Blind trust in the experts and their readiness to help us come out of this sudden cardiac arrest and leave the hospital more rejuvenated, healthier, more aware, more experienced.

In crisis communication, speed, truthfulness, transparency, humility, empathy, constant monitoring and unity of action are essential.

Afterwards, an authorised (and qualified) spokesperson will pass on the report to the family with the best possible communicated report to portray the situation hyper-realistically, but without stifling hope.

Communication professionals will need to be able to convey more credibility to relatives than is offered by digital media, sometimes with impunity.

They, of course, will be shocked by the virulence of the reaction against a loved one, and we must put things in their place, tell the whole truth, put the ball down, prick the balloons, isolate the feelings of the metaverse of the networks, put the focus on what is important and thus prevent the viruses that swarm around the hospital to which we come to heal from doing more damage than necessary.

No crisis lasts forever. Leadership, experience, accurate communication and determination will bring down the inflammation.

The patient will probably suffer for a few days, like anyone in a post-operative context, but he or she will walk again, smile, live. And he will do so with more antibodies than before the accident.

The environment will also end up putting this episode in its place, guided by the "modus vivendi" of many media, where epic crises that last only a few hours are baptised, because what rules is not rigorous and objective information, but the interest of capricious and amorphous audiences.

When the "trending topic" relaxes, they will focus on other crises elsewhere on the planet, in a loop, like an addict without methadone. That is why sometimes journalism tells us the echocardiogram of a predominantly tachycardic society, even though in our streets the number of people without cardiovascular problems prevails.

Prevention. Training. Measurement. Prudence. Teamwork. Professionalism. Experience. Maturity. Realism. Sound techniques and principles in the face of the tsunami. We will stop hearing the hyperventilation of ambulances and the beeping of the ICU.

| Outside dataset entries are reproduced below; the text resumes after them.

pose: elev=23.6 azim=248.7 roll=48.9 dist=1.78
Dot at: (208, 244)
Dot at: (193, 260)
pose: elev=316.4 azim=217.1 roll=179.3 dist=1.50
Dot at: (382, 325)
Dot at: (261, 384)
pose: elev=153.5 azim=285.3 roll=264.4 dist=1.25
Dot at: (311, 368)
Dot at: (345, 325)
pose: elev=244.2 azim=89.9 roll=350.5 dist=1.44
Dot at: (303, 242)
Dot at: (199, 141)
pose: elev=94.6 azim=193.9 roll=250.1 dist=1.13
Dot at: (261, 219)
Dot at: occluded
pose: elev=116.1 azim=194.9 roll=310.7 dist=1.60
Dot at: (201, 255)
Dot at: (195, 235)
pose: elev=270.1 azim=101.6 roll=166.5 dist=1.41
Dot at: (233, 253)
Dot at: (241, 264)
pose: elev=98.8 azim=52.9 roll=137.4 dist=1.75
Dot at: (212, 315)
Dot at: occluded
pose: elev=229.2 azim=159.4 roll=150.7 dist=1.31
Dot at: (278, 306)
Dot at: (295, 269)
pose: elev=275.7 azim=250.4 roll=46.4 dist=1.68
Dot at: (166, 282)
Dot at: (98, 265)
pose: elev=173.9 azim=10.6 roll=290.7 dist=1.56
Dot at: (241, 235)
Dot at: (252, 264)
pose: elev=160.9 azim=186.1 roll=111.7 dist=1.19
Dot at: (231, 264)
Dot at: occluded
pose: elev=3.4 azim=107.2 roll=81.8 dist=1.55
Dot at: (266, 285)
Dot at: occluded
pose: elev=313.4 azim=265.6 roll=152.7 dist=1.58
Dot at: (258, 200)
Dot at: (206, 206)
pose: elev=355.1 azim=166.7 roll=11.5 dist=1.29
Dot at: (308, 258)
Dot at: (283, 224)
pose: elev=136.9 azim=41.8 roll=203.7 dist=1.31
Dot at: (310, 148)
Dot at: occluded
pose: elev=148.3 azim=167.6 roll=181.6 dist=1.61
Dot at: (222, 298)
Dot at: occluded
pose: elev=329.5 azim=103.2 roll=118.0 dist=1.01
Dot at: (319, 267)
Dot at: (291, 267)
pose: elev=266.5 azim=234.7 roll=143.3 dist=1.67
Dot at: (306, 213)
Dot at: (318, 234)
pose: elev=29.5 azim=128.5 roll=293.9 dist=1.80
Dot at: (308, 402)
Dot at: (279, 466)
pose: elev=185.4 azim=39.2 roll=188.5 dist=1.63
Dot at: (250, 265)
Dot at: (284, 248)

The rhythm of the clogs of the clogs of the sanitary staff in the emergency communication will slow down. The viruses, the dangers, the enemies, the murderers will move away. A stronger body will emerge if it is able to learn from this crisis of supposed failure.

We will draw conclusions.

We will breathe deeper, because we will be better.

In Spain there is no speciality in Emergency Medicine. This is a notable shortfall that many doctors have been calling for for years and which distances us from European healthcare standards, for example.

Experience in crisis communication is a mature speciality at Proa, where we are used to analysing risks and addressing them with the expertise of a neurosurgeon.

Does a neurosurgeon in the midst of the storm of a nervous system in urgent need of intervention enjoy it? Yes, probably, especially when the operation ends with another success.